Cook County Board President Toni Preckwinkle is planning re-education for all employees. | Cook County

Cook County Board President Toni Preckwinkle is planning re-education for all employees. | Cook County

White Cook County employees will be required to acknowledge they are racist, that they behave in a biased way toward blacks and are responsible for blacks having lower average incomes than whites, according to Board President Toni Preckwinkle’s new mandated “racial equity” curriculum obtained by Chicago City Wire.

“Module 1” assesses which employees have adequate “emotional intelligence… to be able to recognize their invisible biases in personal and professional lives towards people with protected class identities,” a workshop outline explains.

“Outcome: recognize how bias impacts (your) daily behavioral decisions.”

All employees will be required to take “Racial Equity 101” and “Racial Equity 102” and will be instructed in "racial equity basics” by expert trainers, funded by taxpayers.

The curriculum is part of Preckwinkle’s new push for “embedding racial equity into local government,” part of a new policy she announced via executive order on Sept. 7. It took effect on Sept. 13.

The policy requires “mandatory equity and inclusion training” for all Cook County employees, including “equity foundational learning” and “annual learning plans” with a goal of “organizational competency” in “equitable practices.”

“Objectives: build on self-awareness, reflection and identity,” the outline reads. “What is bias? What are the implications of bias? What formed your biases? Which biases are good and which are harmful?”

“An absolute economic imperative” 

Preckwinkle’s policy of “racial equity” calls for favoring black employees and contractors over white ones in pursuit of equality of outcome by racial group.

Critics call the concept "race-based Marxism."
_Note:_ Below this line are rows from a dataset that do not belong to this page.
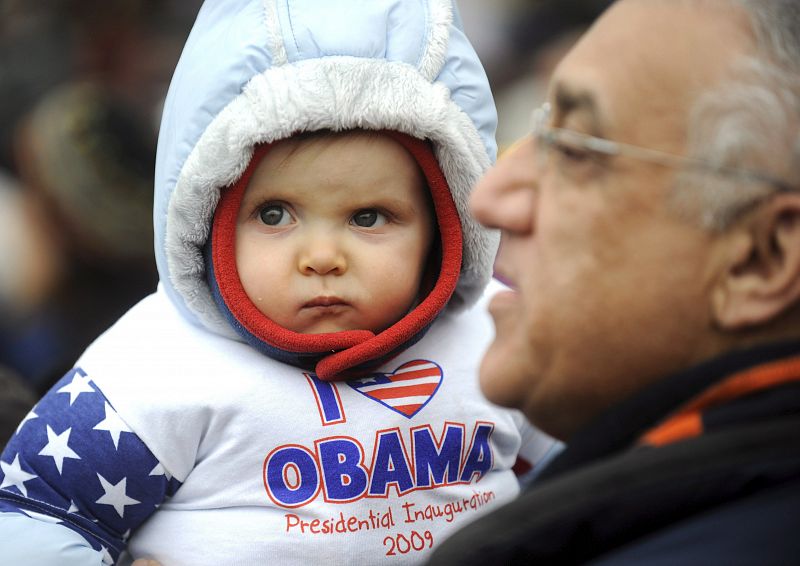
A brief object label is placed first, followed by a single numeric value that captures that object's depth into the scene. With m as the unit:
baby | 4.46
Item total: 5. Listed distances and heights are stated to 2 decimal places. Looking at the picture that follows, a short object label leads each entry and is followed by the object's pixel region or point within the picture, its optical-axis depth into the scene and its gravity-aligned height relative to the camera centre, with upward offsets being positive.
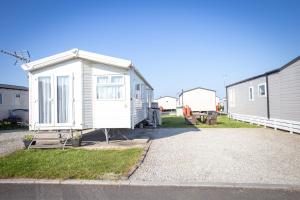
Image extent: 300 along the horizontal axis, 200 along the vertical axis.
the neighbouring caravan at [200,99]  25.29 +0.73
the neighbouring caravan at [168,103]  35.68 +0.37
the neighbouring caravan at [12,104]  15.46 +0.33
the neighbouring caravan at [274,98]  9.05 +0.30
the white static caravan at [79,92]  7.29 +0.54
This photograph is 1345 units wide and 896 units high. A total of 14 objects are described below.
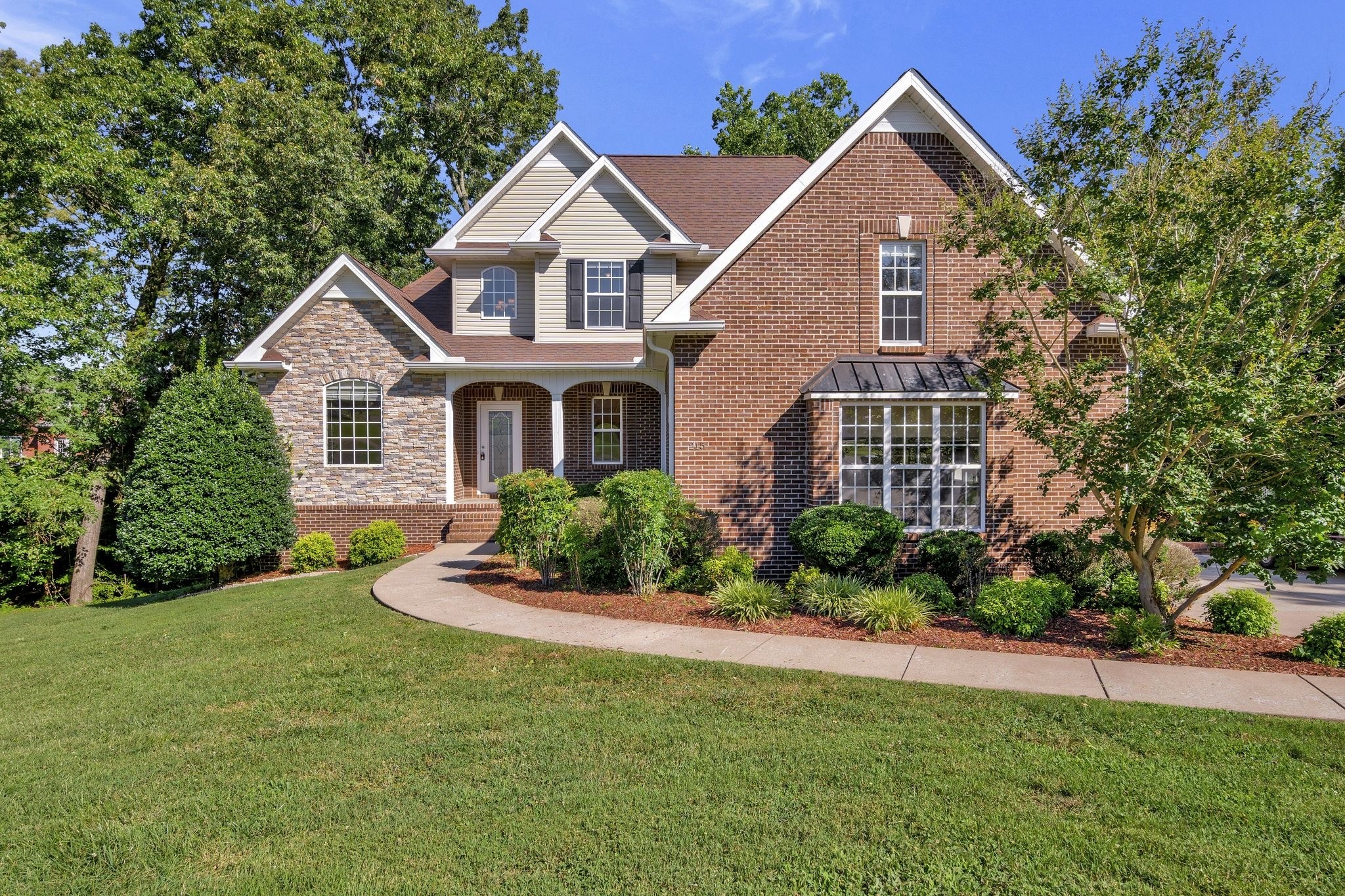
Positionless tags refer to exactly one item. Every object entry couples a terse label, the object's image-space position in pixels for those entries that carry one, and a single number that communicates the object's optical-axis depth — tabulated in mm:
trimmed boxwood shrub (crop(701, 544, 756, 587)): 10062
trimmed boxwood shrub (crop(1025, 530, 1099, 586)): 10219
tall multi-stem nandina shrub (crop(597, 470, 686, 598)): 9680
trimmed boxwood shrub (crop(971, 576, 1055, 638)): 7977
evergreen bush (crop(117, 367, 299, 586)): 13352
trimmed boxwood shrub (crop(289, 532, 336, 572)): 14992
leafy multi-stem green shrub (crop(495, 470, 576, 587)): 10383
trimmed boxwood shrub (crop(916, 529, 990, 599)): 10008
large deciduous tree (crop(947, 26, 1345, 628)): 6766
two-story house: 11109
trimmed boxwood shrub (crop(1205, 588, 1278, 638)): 8086
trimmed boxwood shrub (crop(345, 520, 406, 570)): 14844
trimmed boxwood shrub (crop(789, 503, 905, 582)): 9508
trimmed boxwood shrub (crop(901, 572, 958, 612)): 9250
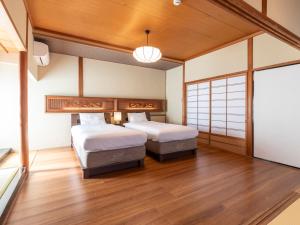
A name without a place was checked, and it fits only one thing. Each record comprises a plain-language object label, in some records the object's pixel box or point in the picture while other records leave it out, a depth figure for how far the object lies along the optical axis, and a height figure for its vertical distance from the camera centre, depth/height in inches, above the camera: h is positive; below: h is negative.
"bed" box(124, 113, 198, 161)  128.1 -26.4
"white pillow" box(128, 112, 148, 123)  197.2 -10.5
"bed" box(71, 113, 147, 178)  98.3 -25.9
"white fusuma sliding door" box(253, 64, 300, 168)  113.5 -4.8
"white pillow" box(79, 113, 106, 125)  166.2 -10.4
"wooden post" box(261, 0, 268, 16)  66.6 +40.6
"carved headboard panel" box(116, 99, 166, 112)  205.0 +4.5
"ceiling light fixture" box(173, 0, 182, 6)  93.1 +59.3
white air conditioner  132.6 +46.3
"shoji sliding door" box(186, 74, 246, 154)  148.4 -2.3
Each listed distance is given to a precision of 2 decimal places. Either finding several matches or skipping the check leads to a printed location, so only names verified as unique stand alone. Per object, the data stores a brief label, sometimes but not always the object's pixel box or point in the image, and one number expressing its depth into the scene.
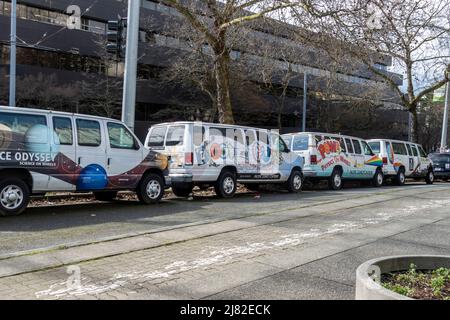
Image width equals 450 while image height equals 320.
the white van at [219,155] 12.85
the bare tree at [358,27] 14.93
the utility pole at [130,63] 14.64
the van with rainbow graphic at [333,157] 17.22
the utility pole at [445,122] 34.44
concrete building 37.12
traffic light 14.43
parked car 28.23
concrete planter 3.56
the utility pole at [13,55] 21.31
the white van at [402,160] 21.64
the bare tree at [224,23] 17.19
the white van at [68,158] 9.27
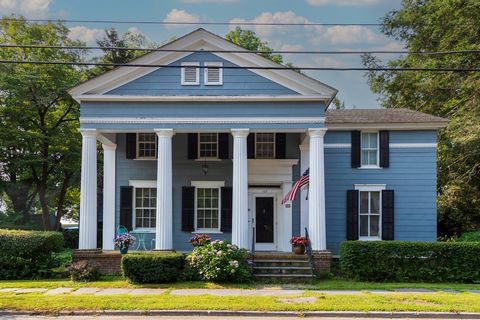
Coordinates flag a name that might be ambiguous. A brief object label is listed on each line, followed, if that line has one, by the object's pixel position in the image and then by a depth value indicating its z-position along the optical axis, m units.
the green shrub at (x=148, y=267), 15.58
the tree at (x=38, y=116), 29.03
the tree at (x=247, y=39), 41.44
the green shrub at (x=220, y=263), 15.61
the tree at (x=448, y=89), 25.39
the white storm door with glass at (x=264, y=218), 20.75
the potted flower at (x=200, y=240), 17.00
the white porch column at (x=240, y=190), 17.33
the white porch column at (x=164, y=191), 17.34
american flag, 17.75
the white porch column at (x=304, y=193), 20.22
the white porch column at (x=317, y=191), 17.45
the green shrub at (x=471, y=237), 20.73
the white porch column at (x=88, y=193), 17.42
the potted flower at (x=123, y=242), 17.70
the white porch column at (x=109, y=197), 20.44
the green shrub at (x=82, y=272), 16.03
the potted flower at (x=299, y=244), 17.80
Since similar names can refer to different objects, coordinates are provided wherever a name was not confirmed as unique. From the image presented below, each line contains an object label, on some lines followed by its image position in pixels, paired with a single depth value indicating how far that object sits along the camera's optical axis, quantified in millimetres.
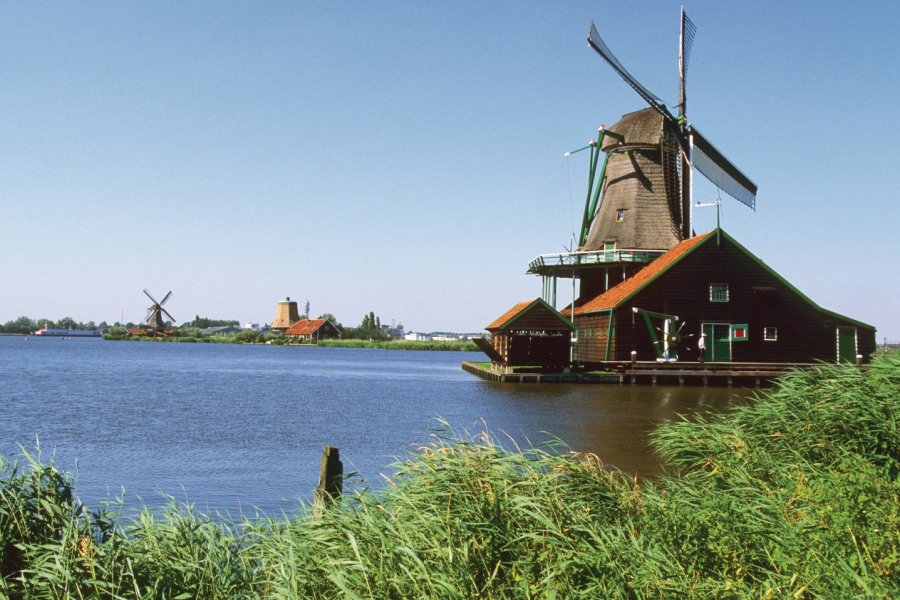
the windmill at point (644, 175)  40688
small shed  35250
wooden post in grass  7039
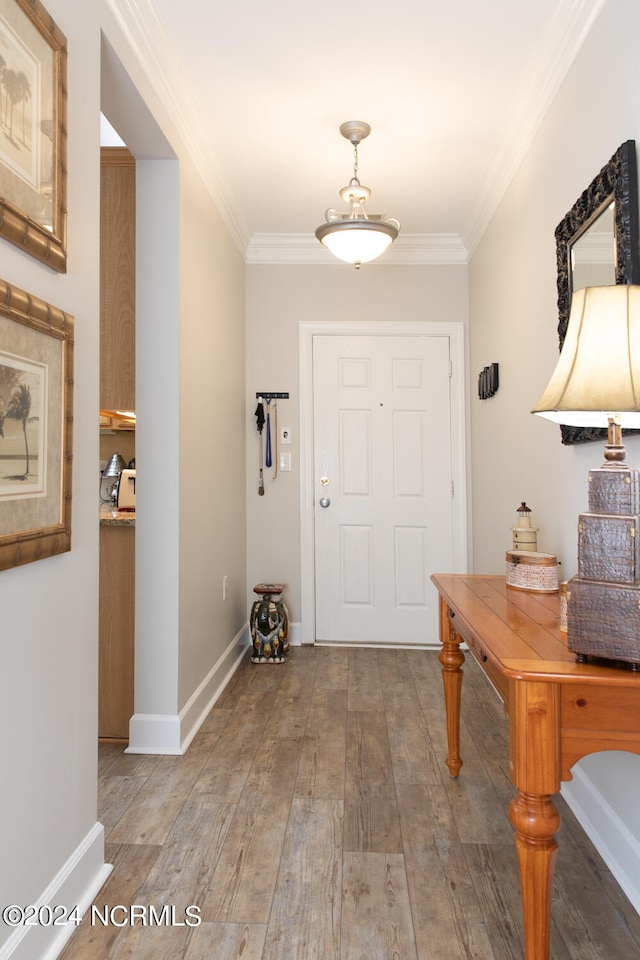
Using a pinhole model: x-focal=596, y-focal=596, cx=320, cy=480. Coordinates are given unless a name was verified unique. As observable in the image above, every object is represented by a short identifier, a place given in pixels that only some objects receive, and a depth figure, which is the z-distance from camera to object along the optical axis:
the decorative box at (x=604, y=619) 1.12
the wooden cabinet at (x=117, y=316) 2.49
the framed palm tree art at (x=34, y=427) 1.19
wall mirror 1.58
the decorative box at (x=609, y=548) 1.14
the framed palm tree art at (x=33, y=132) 1.20
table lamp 1.14
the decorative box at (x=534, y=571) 1.91
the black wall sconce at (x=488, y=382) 3.10
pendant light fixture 2.64
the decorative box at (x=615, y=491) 1.16
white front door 3.86
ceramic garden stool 3.50
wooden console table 1.14
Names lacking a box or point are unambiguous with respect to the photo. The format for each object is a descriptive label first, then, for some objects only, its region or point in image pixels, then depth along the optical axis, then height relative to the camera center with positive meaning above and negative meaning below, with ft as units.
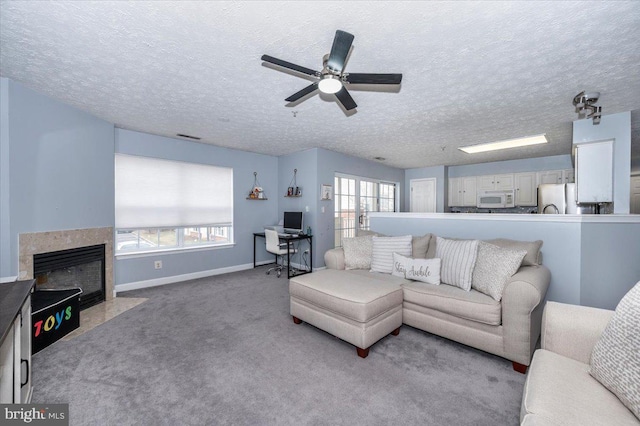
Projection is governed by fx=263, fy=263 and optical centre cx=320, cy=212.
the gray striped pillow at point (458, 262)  8.02 -1.55
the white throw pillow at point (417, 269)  8.61 -1.92
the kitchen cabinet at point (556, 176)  18.40 +2.62
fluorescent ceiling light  14.70 +4.13
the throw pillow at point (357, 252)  10.43 -1.59
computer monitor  16.97 -0.66
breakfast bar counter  8.39 -1.33
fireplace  9.66 -2.42
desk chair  15.51 -1.96
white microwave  20.29 +1.07
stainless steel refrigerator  14.10 +0.82
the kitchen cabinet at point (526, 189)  19.56 +1.83
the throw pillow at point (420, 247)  9.89 -1.31
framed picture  17.16 +1.36
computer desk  15.54 -1.63
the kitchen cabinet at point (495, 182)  20.62 +2.48
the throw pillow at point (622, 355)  3.24 -1.89
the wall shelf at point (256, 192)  17.78 +1.36
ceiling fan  5.36 +3.26
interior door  24.09 +1.63
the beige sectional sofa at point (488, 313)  6.49 -2.76
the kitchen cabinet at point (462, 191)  22.65 +1.87
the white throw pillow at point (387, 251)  9.90 -1.46
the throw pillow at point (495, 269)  7.14 -1.59
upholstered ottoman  7.16 -2.75
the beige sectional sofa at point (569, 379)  3.14 -2.40
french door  19.03 +0.81
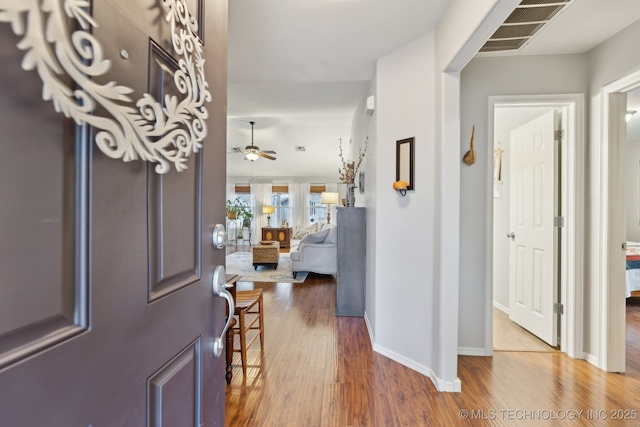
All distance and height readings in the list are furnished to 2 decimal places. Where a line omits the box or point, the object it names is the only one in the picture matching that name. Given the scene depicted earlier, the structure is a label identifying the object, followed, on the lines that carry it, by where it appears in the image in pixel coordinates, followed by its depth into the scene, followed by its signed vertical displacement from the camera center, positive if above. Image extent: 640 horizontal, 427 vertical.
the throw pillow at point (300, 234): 7.16 -0.52
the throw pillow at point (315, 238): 4.70 -0.40
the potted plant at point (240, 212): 8.87 +0.04
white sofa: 4.66 -0.65
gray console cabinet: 3.15 -0.52
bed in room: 3.47 -0.71
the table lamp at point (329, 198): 6.45 +0.35
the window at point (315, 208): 9.30 +0.18
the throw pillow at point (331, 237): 4.71 -0.38
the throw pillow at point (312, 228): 6.89 -0.35
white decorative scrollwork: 0.36 +0.20
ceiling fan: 5.56 +1.20
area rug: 4.73 -1.06
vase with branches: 3.84 +0.53
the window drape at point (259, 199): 9.31 +0.46
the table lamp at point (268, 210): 8.95 +0.11
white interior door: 2.48 -0.12
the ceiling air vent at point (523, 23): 1.73 +1.29
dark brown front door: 0.35 -0.07
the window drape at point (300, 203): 9.23 +0.34
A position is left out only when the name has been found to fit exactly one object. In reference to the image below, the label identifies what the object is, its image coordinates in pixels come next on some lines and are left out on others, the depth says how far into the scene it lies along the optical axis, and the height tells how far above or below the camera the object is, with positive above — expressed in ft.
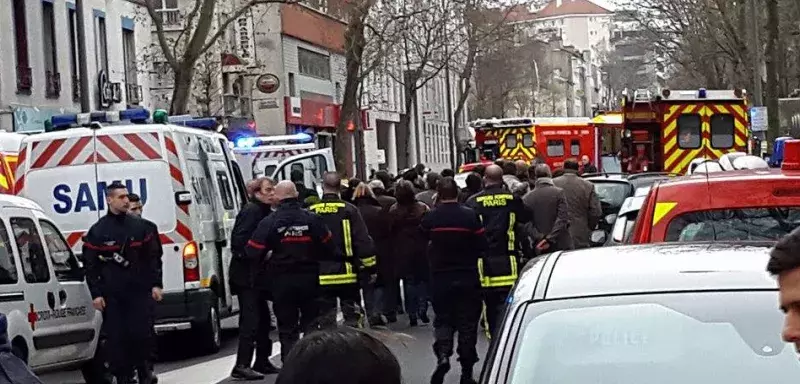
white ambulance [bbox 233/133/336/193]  91.56 -2.05
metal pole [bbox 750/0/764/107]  118.32 +3.42
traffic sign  111.86 -1.32
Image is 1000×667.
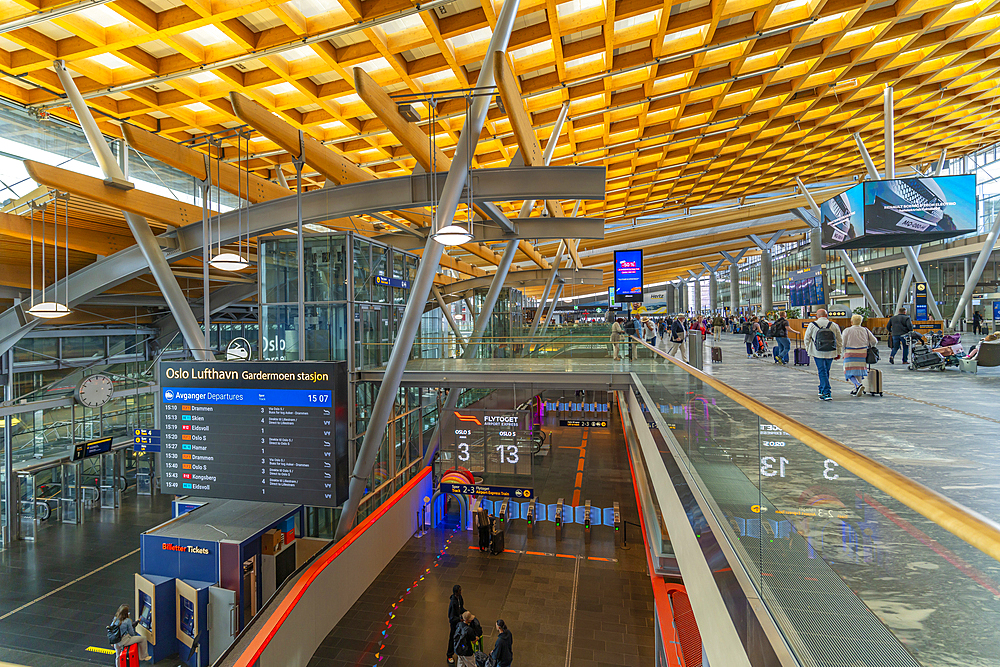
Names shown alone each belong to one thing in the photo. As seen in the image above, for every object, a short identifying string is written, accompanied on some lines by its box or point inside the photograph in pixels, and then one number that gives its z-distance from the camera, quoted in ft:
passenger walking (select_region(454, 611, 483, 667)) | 27.89
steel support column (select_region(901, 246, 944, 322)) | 60.21
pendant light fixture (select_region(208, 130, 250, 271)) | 28.50
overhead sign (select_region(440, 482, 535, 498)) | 42.18
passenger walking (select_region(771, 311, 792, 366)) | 49.55
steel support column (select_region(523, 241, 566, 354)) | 78.83
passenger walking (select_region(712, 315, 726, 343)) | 91.20
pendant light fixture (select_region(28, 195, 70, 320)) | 32.76
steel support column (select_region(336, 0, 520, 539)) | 26.57
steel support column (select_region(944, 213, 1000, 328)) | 58.08
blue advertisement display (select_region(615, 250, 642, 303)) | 53.88
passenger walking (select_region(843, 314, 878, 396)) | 28.40
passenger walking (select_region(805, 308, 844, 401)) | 27.61
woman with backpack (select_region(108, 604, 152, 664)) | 29.50
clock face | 57.93
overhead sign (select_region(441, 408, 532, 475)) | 38.24
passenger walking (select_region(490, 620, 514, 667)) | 27.14
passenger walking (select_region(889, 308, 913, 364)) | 45.79
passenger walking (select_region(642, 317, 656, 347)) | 51.65
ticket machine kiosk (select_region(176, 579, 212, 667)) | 32.10
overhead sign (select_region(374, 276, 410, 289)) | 48.11
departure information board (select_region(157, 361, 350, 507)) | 24.95
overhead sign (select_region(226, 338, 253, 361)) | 46.06
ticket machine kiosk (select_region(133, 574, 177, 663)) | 32.35
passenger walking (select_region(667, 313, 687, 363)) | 50.26
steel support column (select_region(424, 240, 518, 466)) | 47.65
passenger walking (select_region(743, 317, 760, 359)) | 61.36
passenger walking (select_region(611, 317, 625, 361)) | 42.50
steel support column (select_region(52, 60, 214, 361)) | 29.48
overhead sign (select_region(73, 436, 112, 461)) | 55.22
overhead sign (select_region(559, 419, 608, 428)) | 46.03
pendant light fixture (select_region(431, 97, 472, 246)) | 25.28
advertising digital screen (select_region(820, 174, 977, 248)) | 43.60
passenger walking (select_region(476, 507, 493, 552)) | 45.70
"Equity contradicts and undermines those more traditional understandings of equality because the end--the eradication of group disparities in favor of equal outcomes--requires a profoundly illiberal means: that government and public policy deliberately favor some groups over others," wrote Bradley Gitz, a columnist and University of Illinois political science PhD.

"Some groups are going to have to be given superior status to others, and discrimination is going to have to be practiced by the state. One's status before the law and possession of rights will therefore and inevitably be made contingent upon one's race and ethnicity," he said.

Preckwinkle ordered department heads to develop goals for advancing black employees over white ones by Dec. 13. They will be evaluated by how many more blacks they promote and how many minority contractors they hire.

Preckwinkle argues discrimination against whites is necessary to counter differences in income in Cook County between white and black residents that are “a result of public policies that led to patterns of exclusion” and that have prevented black residents from “full inclusion… in the economic, social and political life of Cook County."

“Racial equity is essential for national, regional and local prosperity,” her policy says. “Equity and inclusion is more than just the right thing to do; it is an absolute economic imperative.”

“Racial equity” is the condition that would be achieved if one’s racial identity no longer predicted, in a statistical sense, how one fares,” according to the policy.

Preckwinkle, 74, grew up in St. Paul, Minnesota and was an honor student at Washington High School there before moving to Chicago for college. She has earned a bachelor’s degree and master’s degree from University of Chicago.

She is the niece of University of Minnesota Hall-of-Fame football player Dwight T. Reed, who played for the Gophers’ 1935 and 1936 National Championship teams.